Dokumenter berbeda dengan fiksi. Sejatinya, tak boleh ada bumbu di luar fakta yang ada sehingga semua yang dipaparkan dalam film memang realitas yang bisa dibuktikan. Tantangan dalam film dokumenter adalah pengemasannya. Eksil, misalnya, cukup berhasil membangkitkan empati dan memberi perspektif baru bagi sejumlah generasi.
Meski kontennya berupa wawancara para eksil, Lola mengemasnya dengan hangat menggunakan bahasa verbal yang mudah diterima. Keunggulan ini membuat penonton betah dan mampu bertahan sampai film selesai.
Berbeda dengan Dirty Vote. Meski topiknya relevan, pengemasannya perlu jadi catatan untuk produksinya kelak. Sasaran tembaknya pun menjadi terbatas mengingat bahasa yang digunakan di sebagian penjelasan sangat teknis. Walakin, pesannya tetap bisa diterima bagi para swing voter yang masih bimbang menentukan pilihan.
Efeknya aku jadi ngegali info bareng teman-teman juga. Tadinya benerjuga sih cuma mantenginmedsos doang.
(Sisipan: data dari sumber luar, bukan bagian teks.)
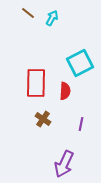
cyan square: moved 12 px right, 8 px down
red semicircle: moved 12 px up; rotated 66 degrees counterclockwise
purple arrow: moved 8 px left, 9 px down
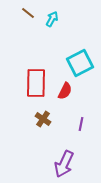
cyan arrow: moved 1 px down
red semicircle: rotated 24 degrees clockwise
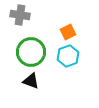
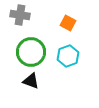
orange square: moved 9 px up; rotated 35 degrees counterclockwise
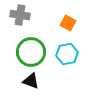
cyan hexagon: moved 1 px left, 2 px up; rotated 10 degrees clockwise
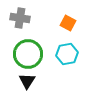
gray cross: moved 3 px down
green circle: moved 3 px left, 2 px down
black triangle: moved 4 px left; rotated 42 degrees clockwise
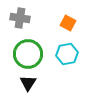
black triangle: moved 1 px right, 2 px down
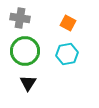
green circle: moved 3 px left, 3 px up
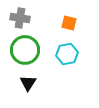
orange square: moved 1 px right; rotated 14 degrees counterclockwise
green circle: moved 1 px up
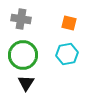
gray cross: moved 1 px right, 1 px down
green circle: moved 2 px left, 5 px down
black triangle: moved 2 px left
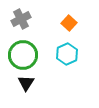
gray cross: rotated 36 degrees counterclockwise
orange square: rotated 28 degrees clockwise
cyan hexagon: rotated 15 degrees counterclockwise
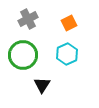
gray cross: moved 7 px right
orange square: rotated 21 degrees clockwise
black triangle: moved 16 px right, 2 px down
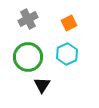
green circle: moved 5 px right, 2 px down
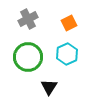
black triangle: moved 7 px right, 2 px down
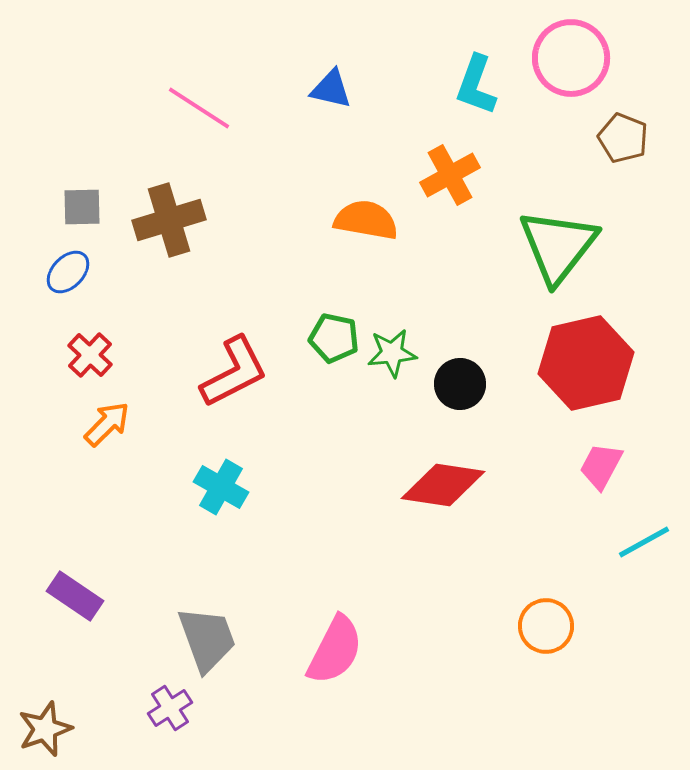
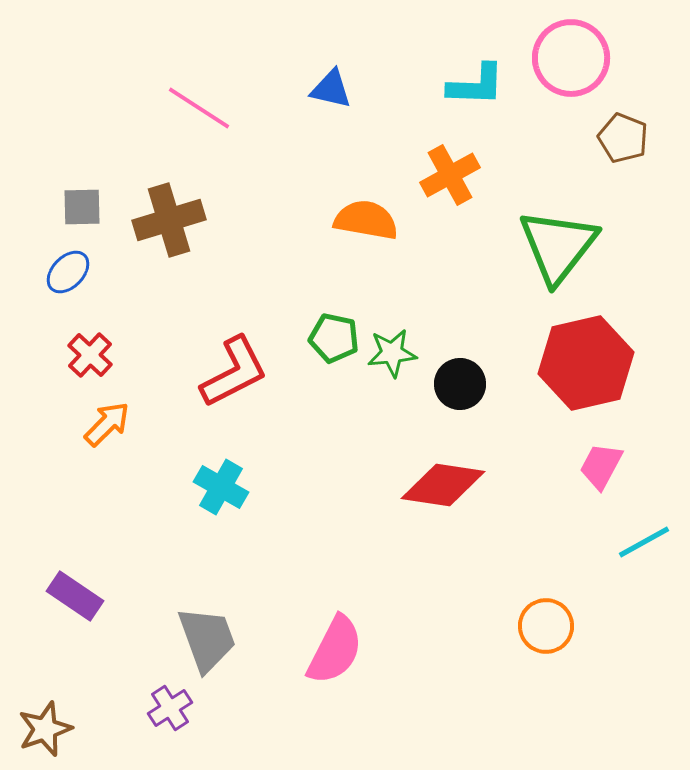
cyan L-shape: rotated 108 degrees counterclockwise
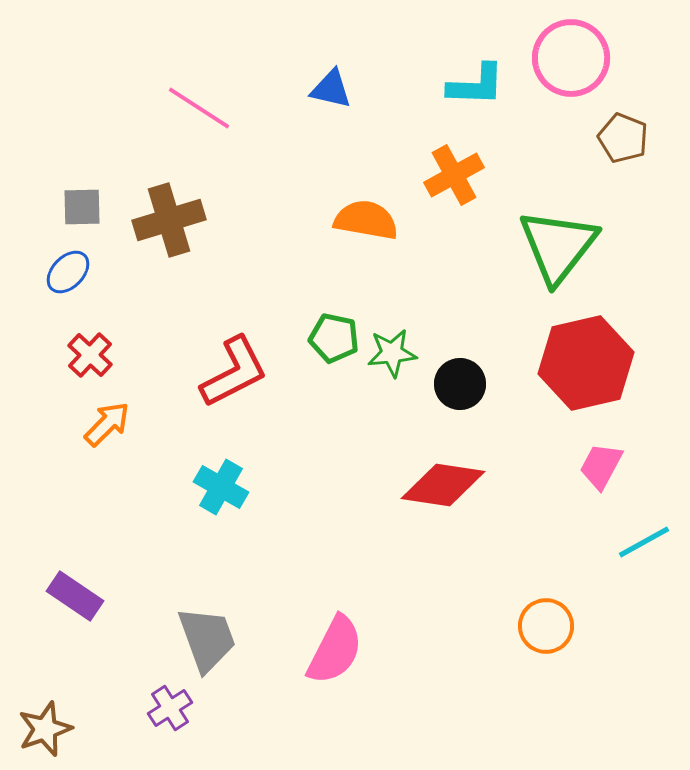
orange cross: moved 4 px right
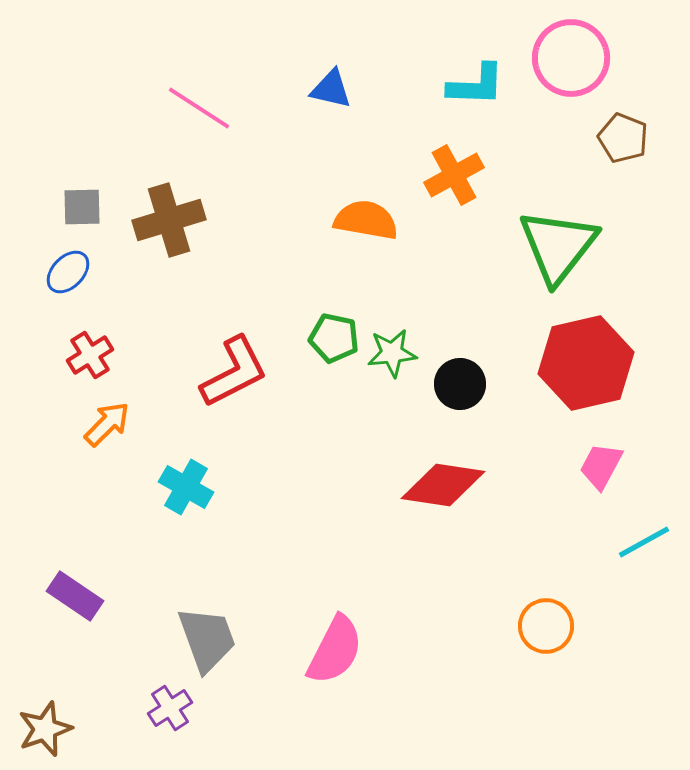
red cross: rotated 15 degrees clockwise
cyan cross: moved 35 px left
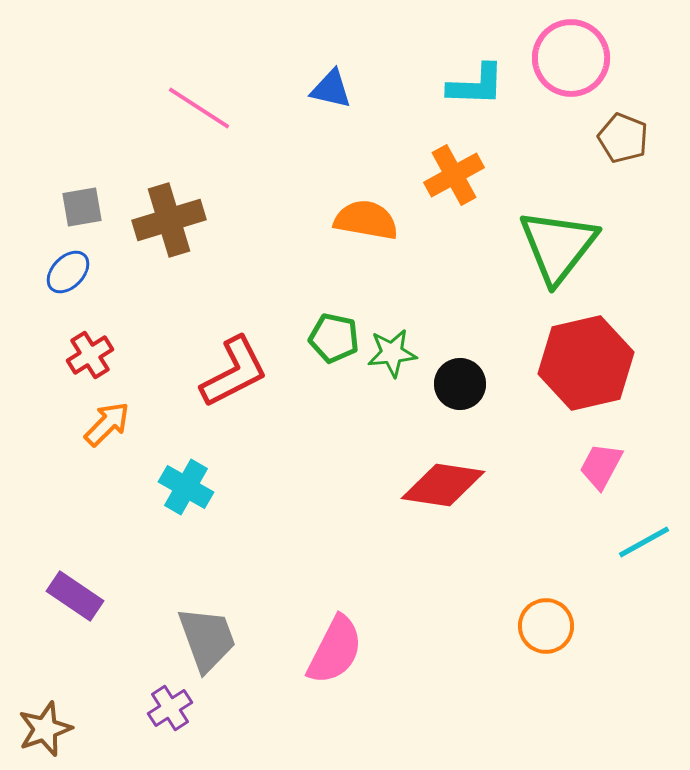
gray square: rotated 9 degrees counterclockwise
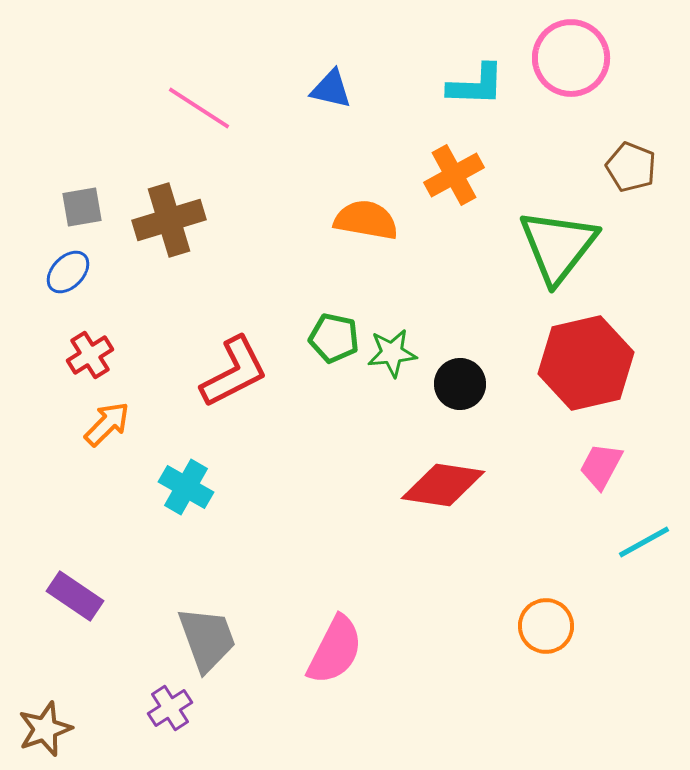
brown pentagon: moved 8 px right, 29 px down
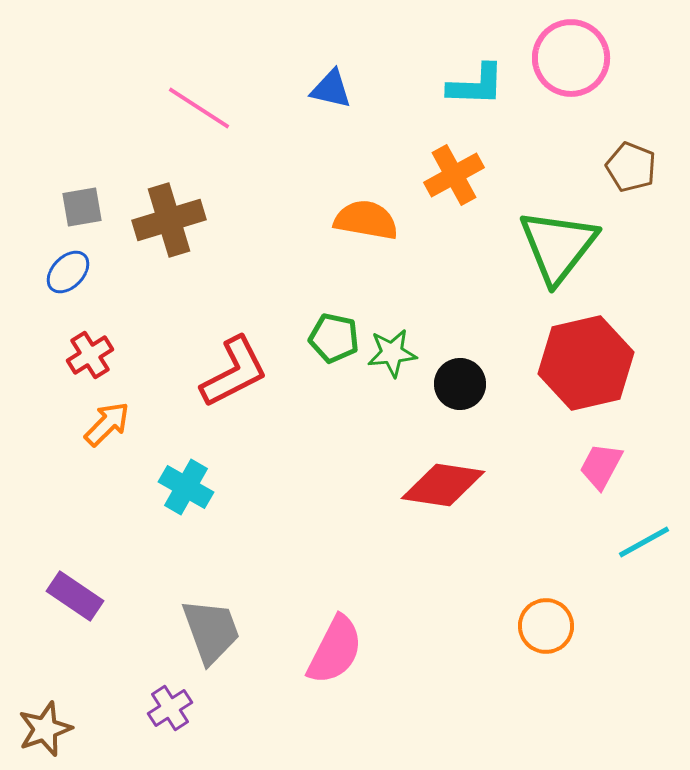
gray trapezoid: moved 4 px right, 8 px up
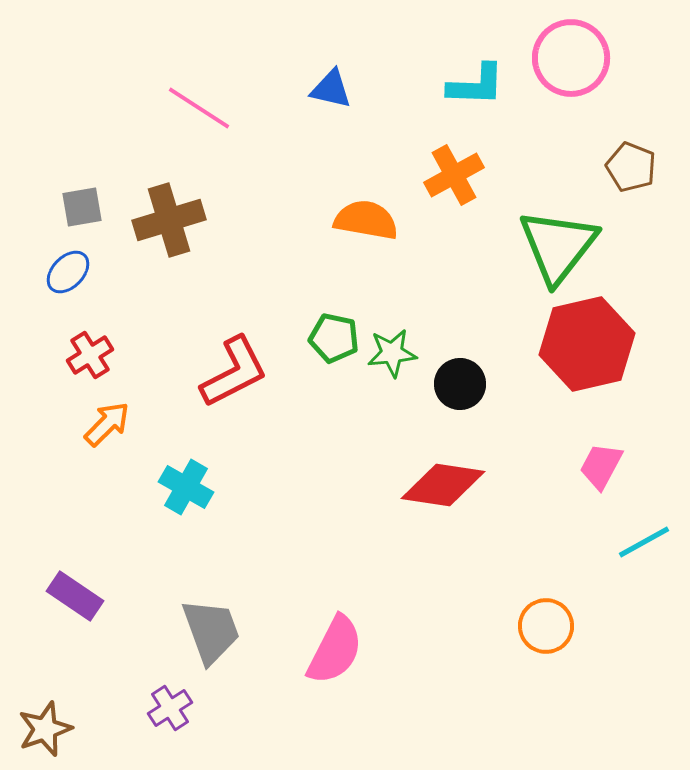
red hexagon: moved 1 px right, 19 px up
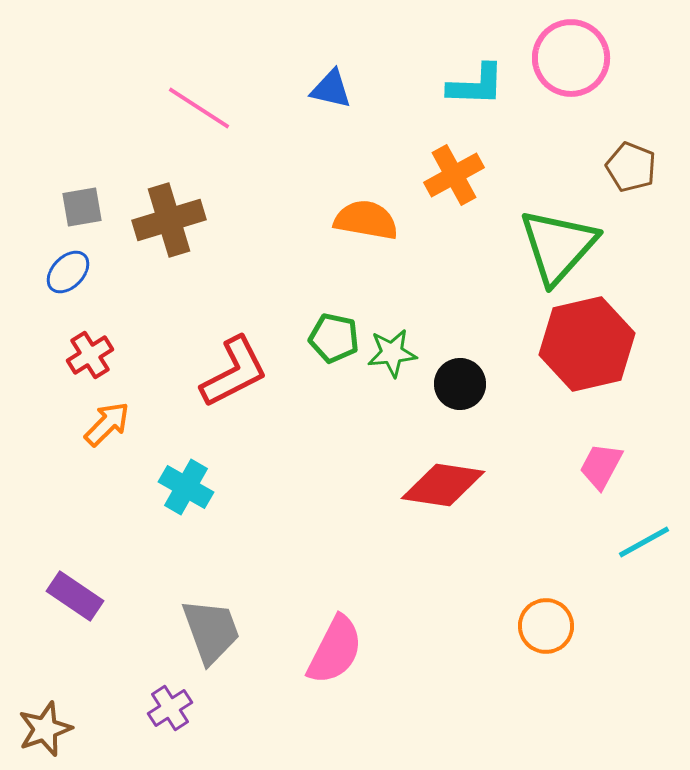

Bagi yang sudah menentukan pilihan, memang sulit untuk memberitahu mereka apa pun caranya. Karena itu, film dokumenter yang harus berbasis fakta dan data dengan enteng disebut fitnah dan apesnya tiga ahli hukum tata negara yang muncul sebagai penyampai pesan justru diserang personalnya dan dicari-cari kesalahannya di dunia maya.
Namun, seberapa berpengaruhkah dua film dokumenter ini? Dan seberapa berhasilkah? Lagi, jika mengacu pada Laporan HotDocs yang spesifik membahas mengenai dampak film dokumenter, kedua film ini terbilang berpengaruh dan cukup berhasil. Terkait hasil apa pun yang dibawanya, perhatian yang tersedot hingga kemudian dibicarakan terus-menerus di berbagai ruang bisa diukur sebagai dampak yang baik dan film tersebut membawa pengaruh.